## Your goal
A faithful copy of the listing below is needed, one that contains no pictures.

------------------------------------------------

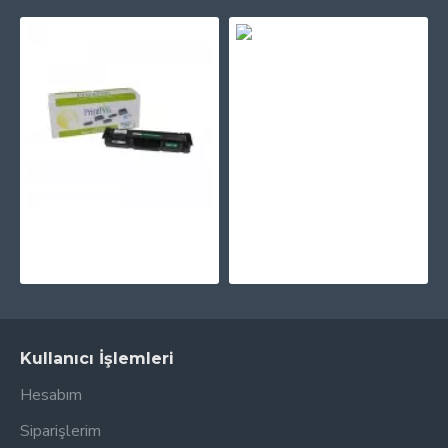
PRINTPEN XEROX C410,C415 Mavi (006R04678) (2K)
4.742,44TL
PRINTPEN XEROX B205,B210,B215 (106R04348) Chipsiz (3K)
413,41TL
Kullanıcı İşlemleri
Hesabım
Siparişlerim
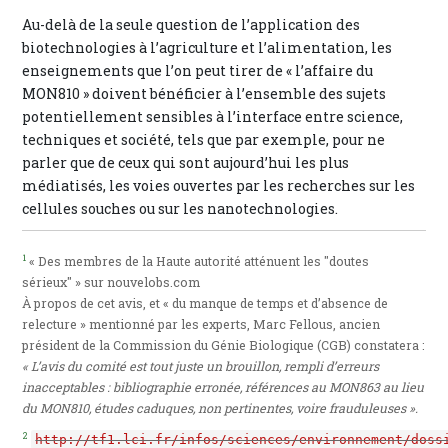
Au-delà de la seule question de l’application des
biotechnologies à l’agriculture et l’alimentation, les
enseignements que l’on peut tirer de « l’affaire du
MON810 » doivent bénéficier à l’ensemble des sujets
potentiellement sensibles à l’interface entre science,
techniques et société, tels que par exemple, pour ne
parler que de ceux qui sont aujourd’hui les plus
médiatisés, les voies ouvertes par les recherches sur les
cellules souches ou sur les nanotechnologies.
1
« Des membres de la Haute autorité atténuent les "doutes
sérieux" » sur nouvelobs.com
À propos de cet avis, et « du manque de temps et d’absence de
relecture » mentionné par les experts, Marc Fellous, ancien
président de la Commission du Génie Biologique (CGB) constatera :
« L’avis du comité est tout juste un brouillon, rempli d’erreurs
inacceptables : bibliographie erronée, références au MON863 au lieu
du MON810, études caduques, non pertinentes, voire frauduleuses ».
2
http://tf1.lci.fr/infos/sciences/environnement/doss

------------------------------------------------

## Exercise result
PRINTPEN XEROX C410,C415 Mavi (006R04678) (2K)
4.742,44TL
PRINTPEN XEROX B205,B210,B215 (106R04348) Chipsiz (3K)
413,41TL
Kullanıcı İşlemleri
Hesabım
Siparişlerim
Au-delà de la seule question de l’application des
biotechnologies à l’agriculture et l’alimentation, les
enseignements que l’on peut tirer de « l’affaire du
MON810 » doivent bénéficier à l’ensemble des sujets
potentiellement sensibles à l’interface entre science,
techniques et société, tels que par exemple, pour ne
parler que de ceux qui sont aujourd’hui les plus
médiatisés, les voies ouvertes par les recherches sur les
cellules souches ou sur les nanotechnologies.
1
« Des membres de la Haute autorité atténuent les "doutes
sérieux" » sur nouvelobs.com
À propos de cet avis, et « du manque de temps et d’absence de
relecture » mentionné par les experts, Marc Fellous, ancien
président de la Commission du Génie Biologique (CGB) constatera :
« L’avis du comité est tout juste un brouillon, rempli d’erreurs
inacceptables : bibliographie erronée, références au MON863 au lieu
du MON810, études caduques, non pertinentes, voire frauduleuses ».
2
http://tf1.lci.fr/infos/sciences/environnement/doss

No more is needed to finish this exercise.